The people who are most likely to order food online will be far more likely to order if from Amazon if they know it's going to come to their house from Whole Foods rather than from Wal*Mart.


----------



## Addie (Jun 27, 2017)

Walmart bought Jet. They have always sold household cleaning products. Then when Walmart purchased the company, food became available. I only purchase name brand household products, and never food on line. You always hear about how inexpensive the food is at Walmart, never how fresh.


----------



## skilletlicker (Jun 28, 2017)

As a geezer in a city with poor public transportation, I'm interested in how this shakes out. Not overly optimistic though.


----------



## kleenex (Jun 28, 2017)

Addie said:


> Walmart bought Jet. They have always sold household cleaning products. Then when Walmart purchased the company, food became available. I only purchase name brand household products, and never food on line. You always hear about how inexpensive the food is at Walmart, never how fresh.
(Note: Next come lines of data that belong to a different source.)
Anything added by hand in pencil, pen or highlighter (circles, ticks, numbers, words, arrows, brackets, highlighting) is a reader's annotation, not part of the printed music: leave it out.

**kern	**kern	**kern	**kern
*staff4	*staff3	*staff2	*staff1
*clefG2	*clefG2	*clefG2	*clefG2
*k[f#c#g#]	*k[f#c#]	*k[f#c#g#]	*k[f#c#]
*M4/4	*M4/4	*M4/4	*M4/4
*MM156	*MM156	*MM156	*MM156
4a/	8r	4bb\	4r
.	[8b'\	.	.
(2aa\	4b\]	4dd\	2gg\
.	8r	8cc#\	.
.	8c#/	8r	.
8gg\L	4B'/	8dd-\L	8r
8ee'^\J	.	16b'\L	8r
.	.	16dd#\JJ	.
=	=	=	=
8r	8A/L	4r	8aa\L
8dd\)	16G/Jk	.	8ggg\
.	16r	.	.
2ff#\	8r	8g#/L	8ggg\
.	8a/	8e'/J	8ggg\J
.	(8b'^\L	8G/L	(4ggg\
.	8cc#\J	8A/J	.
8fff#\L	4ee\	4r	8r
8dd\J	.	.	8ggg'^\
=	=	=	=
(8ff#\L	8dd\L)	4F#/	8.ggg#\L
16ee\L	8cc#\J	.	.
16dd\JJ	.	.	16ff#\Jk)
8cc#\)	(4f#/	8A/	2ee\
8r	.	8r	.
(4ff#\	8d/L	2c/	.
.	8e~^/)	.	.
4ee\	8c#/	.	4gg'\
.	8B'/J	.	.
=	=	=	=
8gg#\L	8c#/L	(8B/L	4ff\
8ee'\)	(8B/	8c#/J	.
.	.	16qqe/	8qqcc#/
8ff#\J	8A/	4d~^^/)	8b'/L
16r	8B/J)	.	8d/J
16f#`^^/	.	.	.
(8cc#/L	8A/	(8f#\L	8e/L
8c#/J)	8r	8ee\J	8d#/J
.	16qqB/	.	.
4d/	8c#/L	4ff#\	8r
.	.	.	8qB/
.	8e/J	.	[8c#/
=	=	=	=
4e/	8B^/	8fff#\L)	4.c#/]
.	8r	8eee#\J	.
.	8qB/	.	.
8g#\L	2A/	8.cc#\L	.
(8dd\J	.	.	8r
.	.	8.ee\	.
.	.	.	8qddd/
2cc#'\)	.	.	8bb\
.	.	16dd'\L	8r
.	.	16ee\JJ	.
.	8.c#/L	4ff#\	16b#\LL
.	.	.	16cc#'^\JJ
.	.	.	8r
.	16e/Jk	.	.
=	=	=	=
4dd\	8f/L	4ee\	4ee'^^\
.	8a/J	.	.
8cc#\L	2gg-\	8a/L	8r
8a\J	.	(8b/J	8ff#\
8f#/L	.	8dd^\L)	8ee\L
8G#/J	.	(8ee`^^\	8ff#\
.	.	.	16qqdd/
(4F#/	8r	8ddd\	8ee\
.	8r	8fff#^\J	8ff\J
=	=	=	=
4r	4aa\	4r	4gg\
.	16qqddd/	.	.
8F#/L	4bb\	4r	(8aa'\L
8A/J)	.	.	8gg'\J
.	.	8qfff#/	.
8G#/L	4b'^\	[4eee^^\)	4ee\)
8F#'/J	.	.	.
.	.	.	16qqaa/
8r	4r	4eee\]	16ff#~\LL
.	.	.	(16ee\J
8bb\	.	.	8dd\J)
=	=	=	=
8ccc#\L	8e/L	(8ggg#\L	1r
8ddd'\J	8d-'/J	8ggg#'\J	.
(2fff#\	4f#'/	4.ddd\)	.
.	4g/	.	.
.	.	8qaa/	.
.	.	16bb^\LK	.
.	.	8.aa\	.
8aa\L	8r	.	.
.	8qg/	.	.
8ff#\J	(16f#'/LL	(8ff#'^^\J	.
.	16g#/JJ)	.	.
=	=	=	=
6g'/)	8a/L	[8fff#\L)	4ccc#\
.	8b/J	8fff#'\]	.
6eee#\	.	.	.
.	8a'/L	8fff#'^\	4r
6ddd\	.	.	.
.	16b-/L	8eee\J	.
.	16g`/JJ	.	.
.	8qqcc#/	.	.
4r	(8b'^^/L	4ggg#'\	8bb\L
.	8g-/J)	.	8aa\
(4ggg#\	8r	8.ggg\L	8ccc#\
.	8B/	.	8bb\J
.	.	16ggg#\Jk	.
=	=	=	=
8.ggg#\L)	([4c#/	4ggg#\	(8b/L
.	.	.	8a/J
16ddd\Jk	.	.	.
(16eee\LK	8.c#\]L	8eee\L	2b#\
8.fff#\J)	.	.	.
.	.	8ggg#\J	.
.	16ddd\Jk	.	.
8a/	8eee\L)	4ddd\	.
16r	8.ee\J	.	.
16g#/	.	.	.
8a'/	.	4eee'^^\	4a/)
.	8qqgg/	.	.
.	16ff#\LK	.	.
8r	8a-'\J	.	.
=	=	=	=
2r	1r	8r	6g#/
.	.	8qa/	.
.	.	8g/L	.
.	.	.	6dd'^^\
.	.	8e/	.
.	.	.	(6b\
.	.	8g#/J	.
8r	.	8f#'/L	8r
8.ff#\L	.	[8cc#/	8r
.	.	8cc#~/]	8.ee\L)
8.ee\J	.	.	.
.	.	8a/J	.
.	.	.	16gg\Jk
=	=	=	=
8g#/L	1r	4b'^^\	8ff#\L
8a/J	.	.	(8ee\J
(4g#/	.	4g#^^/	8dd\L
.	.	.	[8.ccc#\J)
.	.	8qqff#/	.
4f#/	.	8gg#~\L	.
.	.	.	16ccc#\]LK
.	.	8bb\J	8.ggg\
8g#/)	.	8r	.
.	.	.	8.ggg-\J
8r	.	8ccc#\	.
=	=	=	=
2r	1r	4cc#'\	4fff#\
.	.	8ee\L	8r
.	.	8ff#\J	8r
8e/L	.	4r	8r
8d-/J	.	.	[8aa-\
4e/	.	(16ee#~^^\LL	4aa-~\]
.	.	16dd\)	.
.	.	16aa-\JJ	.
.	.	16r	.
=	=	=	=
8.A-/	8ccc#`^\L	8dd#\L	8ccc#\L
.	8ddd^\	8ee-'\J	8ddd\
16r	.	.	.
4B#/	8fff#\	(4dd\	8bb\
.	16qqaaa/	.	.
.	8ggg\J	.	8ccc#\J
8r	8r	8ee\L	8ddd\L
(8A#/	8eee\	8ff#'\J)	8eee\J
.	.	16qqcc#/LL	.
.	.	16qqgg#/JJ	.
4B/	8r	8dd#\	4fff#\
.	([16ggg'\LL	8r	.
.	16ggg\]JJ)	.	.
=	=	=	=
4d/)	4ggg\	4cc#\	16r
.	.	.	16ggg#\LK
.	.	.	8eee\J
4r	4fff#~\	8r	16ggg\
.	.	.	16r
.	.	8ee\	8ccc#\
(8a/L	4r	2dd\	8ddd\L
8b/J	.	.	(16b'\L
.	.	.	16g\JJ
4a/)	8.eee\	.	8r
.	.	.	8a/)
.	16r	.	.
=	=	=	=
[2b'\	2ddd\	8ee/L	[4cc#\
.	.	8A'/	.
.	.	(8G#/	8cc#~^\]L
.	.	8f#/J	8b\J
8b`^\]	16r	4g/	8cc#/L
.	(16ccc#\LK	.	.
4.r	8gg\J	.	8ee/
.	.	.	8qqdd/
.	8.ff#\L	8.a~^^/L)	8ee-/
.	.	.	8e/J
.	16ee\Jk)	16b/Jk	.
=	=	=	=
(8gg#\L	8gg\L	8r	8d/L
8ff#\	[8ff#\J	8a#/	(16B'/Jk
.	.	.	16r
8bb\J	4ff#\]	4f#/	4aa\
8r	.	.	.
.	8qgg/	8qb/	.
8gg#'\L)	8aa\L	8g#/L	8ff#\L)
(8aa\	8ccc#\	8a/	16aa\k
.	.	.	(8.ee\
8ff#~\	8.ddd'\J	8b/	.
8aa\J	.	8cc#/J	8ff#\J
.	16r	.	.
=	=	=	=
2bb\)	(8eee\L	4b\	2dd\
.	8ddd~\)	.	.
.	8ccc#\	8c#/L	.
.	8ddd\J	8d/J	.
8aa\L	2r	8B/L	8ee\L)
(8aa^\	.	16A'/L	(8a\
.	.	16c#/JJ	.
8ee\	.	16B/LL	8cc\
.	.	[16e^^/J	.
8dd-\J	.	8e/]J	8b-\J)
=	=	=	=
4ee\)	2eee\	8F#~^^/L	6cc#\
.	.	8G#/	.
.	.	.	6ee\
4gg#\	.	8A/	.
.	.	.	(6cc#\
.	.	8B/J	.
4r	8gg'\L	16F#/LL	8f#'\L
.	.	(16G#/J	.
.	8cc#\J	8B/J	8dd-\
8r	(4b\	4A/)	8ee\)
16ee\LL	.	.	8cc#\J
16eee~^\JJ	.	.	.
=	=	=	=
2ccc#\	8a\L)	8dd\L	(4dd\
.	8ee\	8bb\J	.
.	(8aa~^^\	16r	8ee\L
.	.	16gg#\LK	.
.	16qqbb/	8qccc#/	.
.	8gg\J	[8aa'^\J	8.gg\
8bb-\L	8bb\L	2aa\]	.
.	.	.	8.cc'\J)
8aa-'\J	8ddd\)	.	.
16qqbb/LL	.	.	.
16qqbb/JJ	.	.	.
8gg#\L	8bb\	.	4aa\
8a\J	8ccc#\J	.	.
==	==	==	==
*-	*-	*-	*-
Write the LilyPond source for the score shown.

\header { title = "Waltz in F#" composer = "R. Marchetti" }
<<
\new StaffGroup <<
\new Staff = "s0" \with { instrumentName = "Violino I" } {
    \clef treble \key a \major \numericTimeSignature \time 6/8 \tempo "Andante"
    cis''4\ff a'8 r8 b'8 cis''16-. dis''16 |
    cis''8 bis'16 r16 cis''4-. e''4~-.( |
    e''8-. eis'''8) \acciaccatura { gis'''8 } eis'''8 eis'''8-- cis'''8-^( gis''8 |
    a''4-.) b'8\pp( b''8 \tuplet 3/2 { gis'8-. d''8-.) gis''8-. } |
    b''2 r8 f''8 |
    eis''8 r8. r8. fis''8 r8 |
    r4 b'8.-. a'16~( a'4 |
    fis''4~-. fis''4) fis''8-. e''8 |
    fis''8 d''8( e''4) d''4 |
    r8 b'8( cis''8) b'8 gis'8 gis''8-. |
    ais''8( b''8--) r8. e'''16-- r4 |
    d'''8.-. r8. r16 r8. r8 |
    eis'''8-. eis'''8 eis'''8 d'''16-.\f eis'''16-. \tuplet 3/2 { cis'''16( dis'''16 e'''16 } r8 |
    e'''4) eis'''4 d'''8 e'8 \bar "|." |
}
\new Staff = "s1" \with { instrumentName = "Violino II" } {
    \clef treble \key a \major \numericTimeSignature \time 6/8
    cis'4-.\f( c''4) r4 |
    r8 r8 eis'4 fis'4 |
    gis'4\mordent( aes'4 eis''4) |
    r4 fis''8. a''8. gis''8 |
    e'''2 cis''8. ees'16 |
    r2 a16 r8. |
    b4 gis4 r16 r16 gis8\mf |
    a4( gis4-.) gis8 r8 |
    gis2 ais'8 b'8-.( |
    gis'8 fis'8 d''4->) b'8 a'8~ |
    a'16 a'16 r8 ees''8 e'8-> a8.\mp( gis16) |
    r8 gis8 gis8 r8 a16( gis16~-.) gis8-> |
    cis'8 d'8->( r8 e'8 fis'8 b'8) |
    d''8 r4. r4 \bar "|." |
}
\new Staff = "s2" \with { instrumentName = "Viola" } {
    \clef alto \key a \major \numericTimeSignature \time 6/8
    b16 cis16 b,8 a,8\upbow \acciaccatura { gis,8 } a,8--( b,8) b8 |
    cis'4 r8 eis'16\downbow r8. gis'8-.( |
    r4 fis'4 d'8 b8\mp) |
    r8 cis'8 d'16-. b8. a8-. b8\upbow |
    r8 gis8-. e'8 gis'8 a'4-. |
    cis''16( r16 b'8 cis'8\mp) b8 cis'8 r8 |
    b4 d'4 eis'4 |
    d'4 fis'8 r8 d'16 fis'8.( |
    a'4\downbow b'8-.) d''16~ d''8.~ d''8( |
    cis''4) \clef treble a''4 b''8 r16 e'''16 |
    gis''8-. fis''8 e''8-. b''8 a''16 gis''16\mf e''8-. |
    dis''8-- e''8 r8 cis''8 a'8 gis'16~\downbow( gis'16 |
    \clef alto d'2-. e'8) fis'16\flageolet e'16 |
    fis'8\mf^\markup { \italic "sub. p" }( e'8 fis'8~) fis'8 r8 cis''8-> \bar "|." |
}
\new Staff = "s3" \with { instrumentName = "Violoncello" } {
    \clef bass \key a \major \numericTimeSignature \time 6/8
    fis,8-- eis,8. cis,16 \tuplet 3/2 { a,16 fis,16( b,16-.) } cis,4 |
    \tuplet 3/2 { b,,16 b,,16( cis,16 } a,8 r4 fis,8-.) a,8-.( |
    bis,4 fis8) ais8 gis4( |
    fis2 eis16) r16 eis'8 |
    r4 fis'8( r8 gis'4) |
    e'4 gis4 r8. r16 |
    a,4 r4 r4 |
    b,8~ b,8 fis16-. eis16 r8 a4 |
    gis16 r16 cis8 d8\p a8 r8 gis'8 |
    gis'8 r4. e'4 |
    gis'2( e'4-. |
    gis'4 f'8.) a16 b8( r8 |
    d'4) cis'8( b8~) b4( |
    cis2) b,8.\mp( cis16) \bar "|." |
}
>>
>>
Walmart going into the deep end for website companies selling goods.


----------



## Vinylhanger (Jun 29, 2017)

Walmart food is fine.  It can be a very boring and mundane selection at times, but not always.


----------



## roadfix (Jun 29, 2017)

Just gambling here.    Thanks to Amazon I was able to buy some Blue Apron this morning at the public offering price.    Just wanted something food-related.


----------